INPUT FOR THIS TASK
-*-

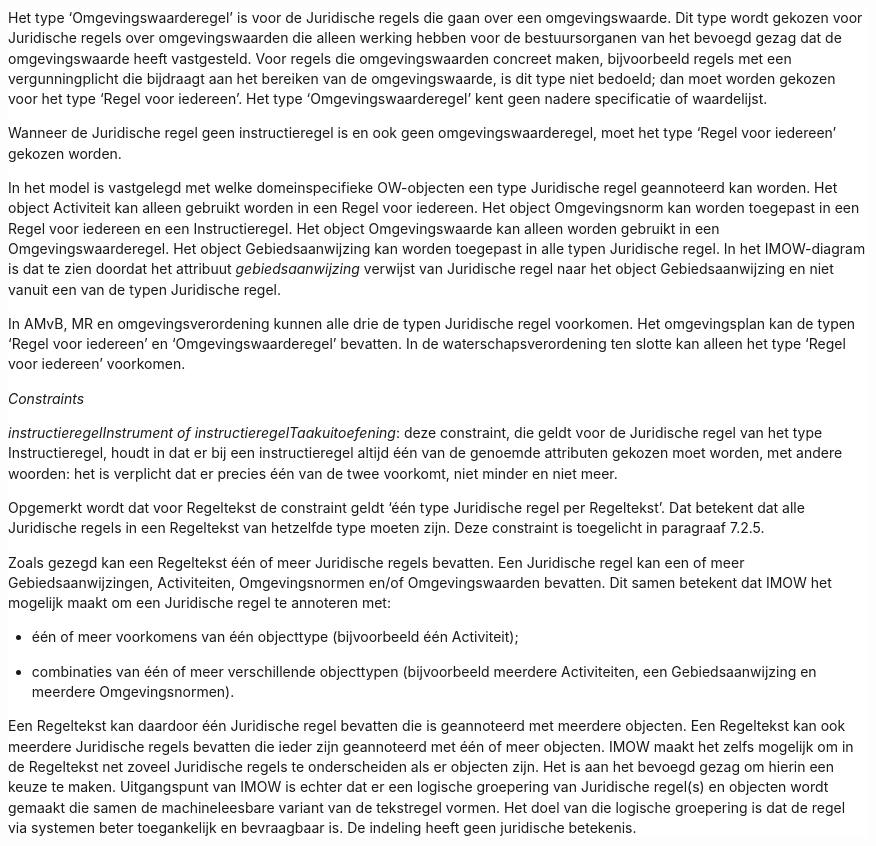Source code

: Het type ‘Omgevingswaarderegel’ is voor de Juridische regels die gaan over een
omgevingswaarde. Dit type wordt gekozen voor Juridische regels over
omgevingswaarden die alleen werking hebben voor de bestuursorganen van het
bevoegd gezag dat de omgevingswaarde heeft vastgesteld. Voor regels die
omgevingswaarden concreet maken, bijvoorbeeld regels met een vergunningplicht
die bijdraagt aan het bereiken van de omgevingswaarde, is dit type niet bedoeld;
dan moet worden gekozen voor het type ‘Regel voor iedereen’. Het type
‘Omgevingswaarderegel’ kent geen nadere specificatie of waardelijst.

Wanneer de Juridische regel geen instructieregel is en ook geen
omgevingswaarderegel, moet het type ‘Regel voor iedereen’ gekozen worden.

In het model is vastgelegd met welke domeinspecifieke OW-objecten een type
Juridische regel geannoteerd kan worden. Het object Activiteit kan alleen
gebruikt worden in een Regel voor iedereen. Het object Omgevingsnorm kan worden
toegepast in een Regel voor iedereen en een Instructieregel. Het object
Omgevingswaarde kan alleen worden gebruikt in een Omgevingswaarderegel. Het
object Gebiedsaanwijzing kan worden toegepast in alle typen Juridische regel. In
het IMOW-diagram is dat te zien doordat het attribuut *gebiedsaanwijzing*
verwijst van Juridische regel naar het object Gebiedsaanwijzing en niet vanuit
een van de typen Juridische regel.

In AMvB, MR en omgevingsverordening kunnen alle drie de typen Juridische regel
voorkomen. Het omgevingsplan kan de typen ‘Regel voor iedereen’ en
‘Omgevingswaarderegel’ bevatten. In de waterschapsverordening ten slotte kan
alleen het type ‘Regel voor iedereen’ voorkomen.

*Constraints*

*instructieregelInstrument of instructieregelTaakuitoefening*: deze constraint,
die geldt voor de Juridische regel van het type Instructieregel, houdt in dat er
bij een instructieregel altijd één van de genoemde attributen gekozen moet
worden, met andere woorden: het is verplicht dat er precies één van de twee
voorkomt, niet minder en niet meer.

Opgemerkt wordt dat voor Regeltekst de constraint geldt ‘één type Juridische
regel per Regeltekst’. Dat betekent dat alle Juridische regels in een Regeltekst
van hetzelfde type moeten zijn. Deze constraint is toegelicht in paragraaf
7.2.5.

Zoals gezegd kan een Regeltekst één of meer Juridische regels bevatten. Een
Juridische regel kan een of meer Gebiedsaanwijzingen, Activiteiten,
Omgevingsnormen en/of Omgevingswaarden bevatten. Dit samen betekent dat IMOW het
mogelijk maakt om een Juridische regel te annoteren met:

-   één of meer voorkomens van één objecttype (bijvoorbeeld één Activiteit);

-   combinaties van één of meer verschillende objecttypen (bijvoorbeeld meerdere
    Activiteiten, een Gebiedsaanwijzing en meerdere Omgevingsnormen).

Een Regeltekst kan daardoor één Juridische regel bevatten die is geannoteerd met
meerdere objecten. Een Regeltekst kan ook meerdere Juridische regels bevatten
die ieder zijn geannoteerd met één of meer objecten. IMOW maakt het zelfs
mogelijk om in de Regeltekst net zoveel Juridische regels te onderscheiden als
er objecten zijn. Het is aan het bevoegd gezag om hierin een keuze te maken.
Uitgangspunt van IMOW is echter dat er een logische groepering van Juridische
regel(s) en objecten wordt gemaakt die samen de machineleesbare variant van de
tekstregel vormen. Het doel van die logische groepering is dat de regel via
systemen beter toegankelijk en bevraagbaar is. De indeling heeft geen juridische
betekenis.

-*-

WHAT THE EXERCISE ASKS
Please return every line from the material above where the string "zijn" occurs.

SOLUTION
van hetzelfde type moeten zijn. Deze constraint is toegelicht in paragraaf
die ieder zijn geannoteerd met één of meer objecten. IMOW maakt het zelfs
er objecten zijn. Het is aan het bevoegd gezag om hierin een keuze te maken.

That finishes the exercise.